**** EXERCISE INPUTS
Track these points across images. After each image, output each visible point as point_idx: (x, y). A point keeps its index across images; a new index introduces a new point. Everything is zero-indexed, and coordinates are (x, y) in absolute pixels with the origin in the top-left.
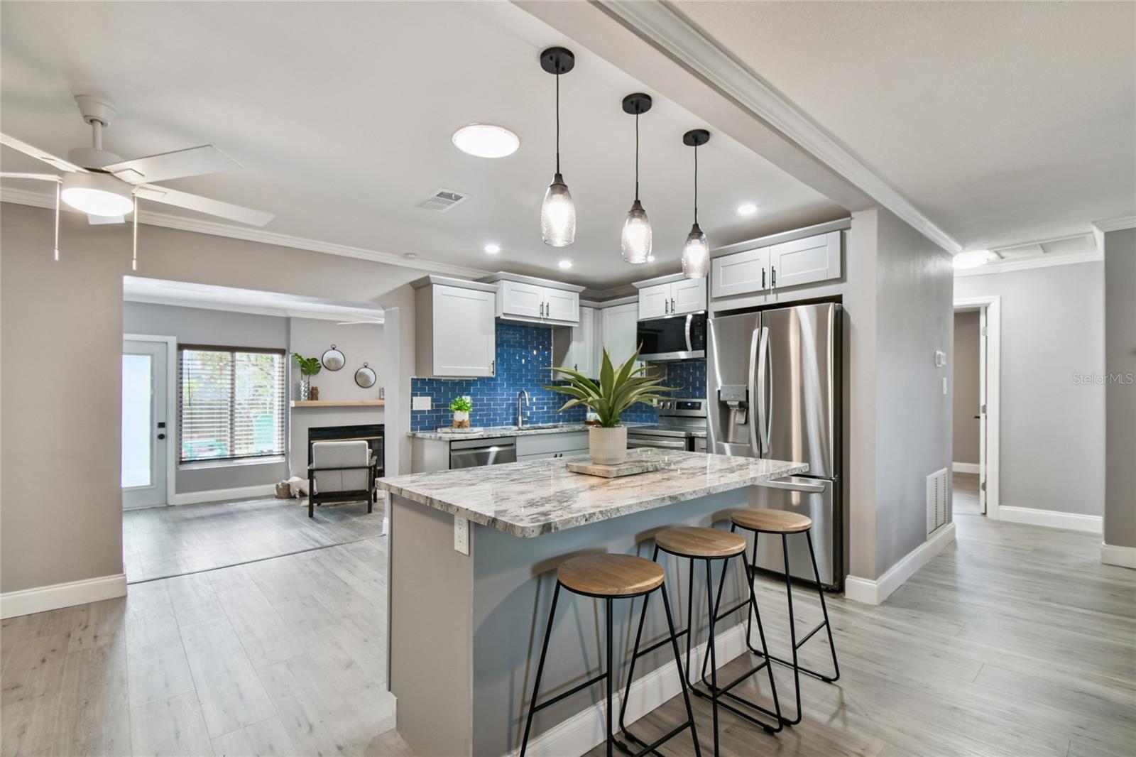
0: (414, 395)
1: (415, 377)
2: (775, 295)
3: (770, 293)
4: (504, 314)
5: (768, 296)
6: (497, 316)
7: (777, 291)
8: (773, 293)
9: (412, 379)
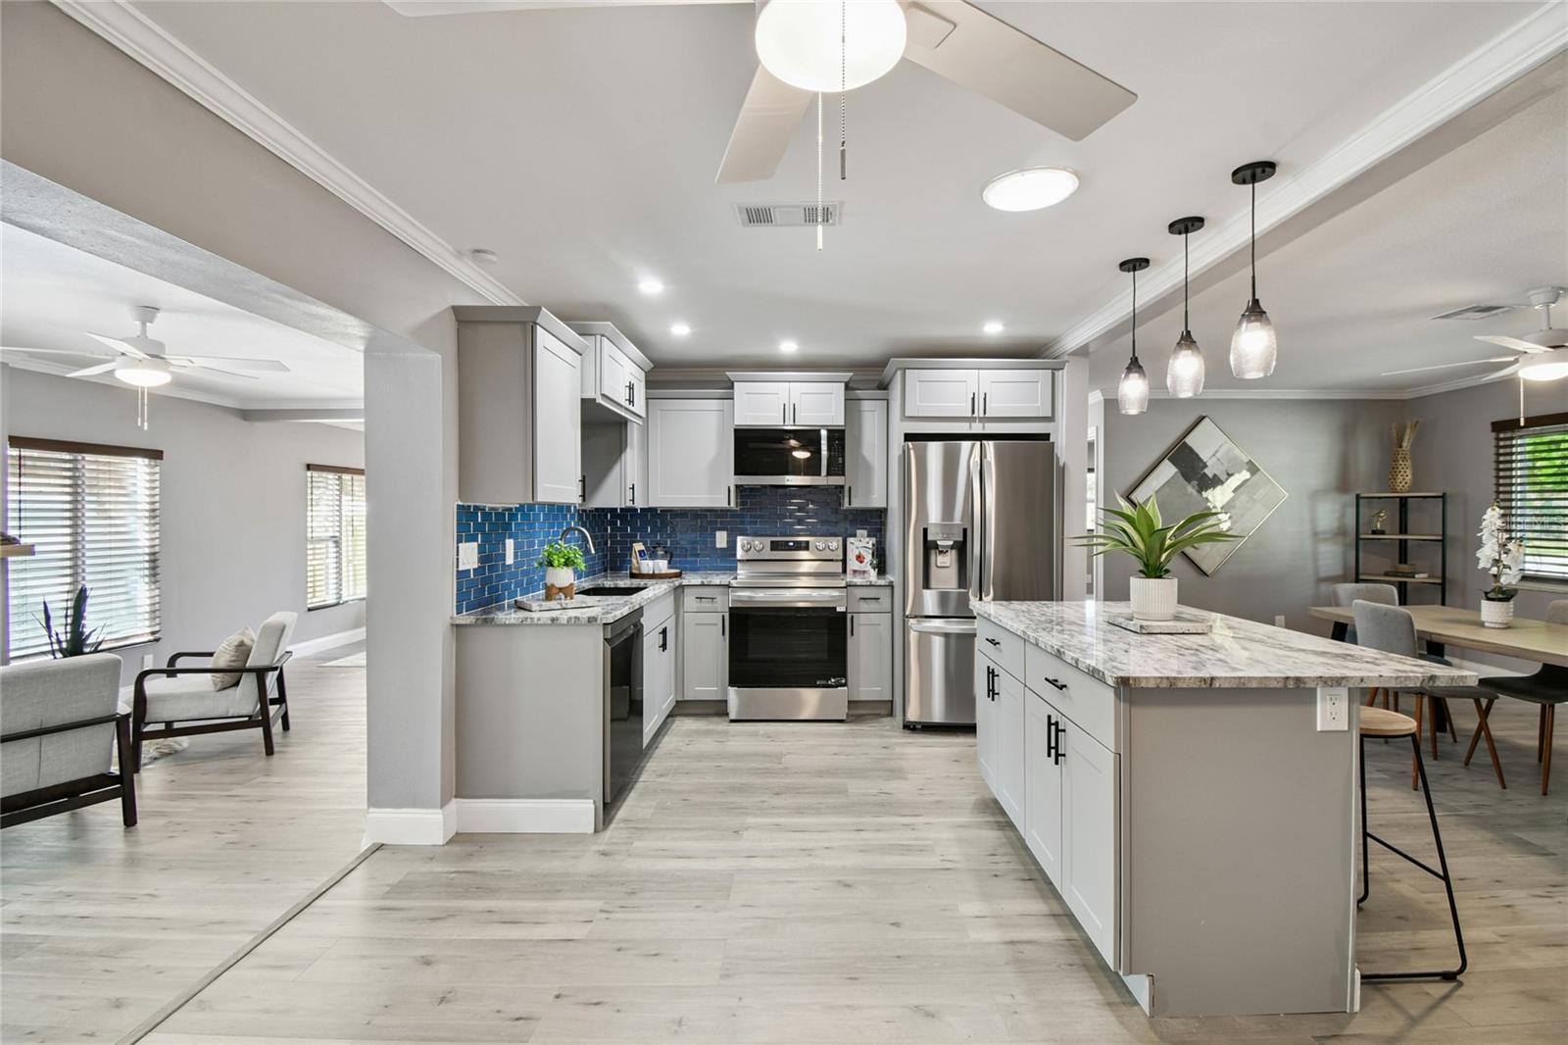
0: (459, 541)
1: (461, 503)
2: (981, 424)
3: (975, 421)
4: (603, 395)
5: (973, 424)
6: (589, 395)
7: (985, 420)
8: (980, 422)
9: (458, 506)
********
**WHAT IS NEEDED**
Output exactly the lines from the line with "3: (770, 293)" to the last line of the records, including both, and leave every picture out.

**EXERCISE ANSWER**
3: (770, 293)
4: (504, 314)
5: (768, 296)
6: (497, 316)
7: (777, 291)
8: (773, 293)
9: (412, 379)
0: (459, 541)
1: (461, 503)
2: (981, 424)
3: (975, 421)
4: (603, 395)
5: (973, 424)
6: (589, 395)
7: (985, 420)
8: (980, 422)
9: (458, 506)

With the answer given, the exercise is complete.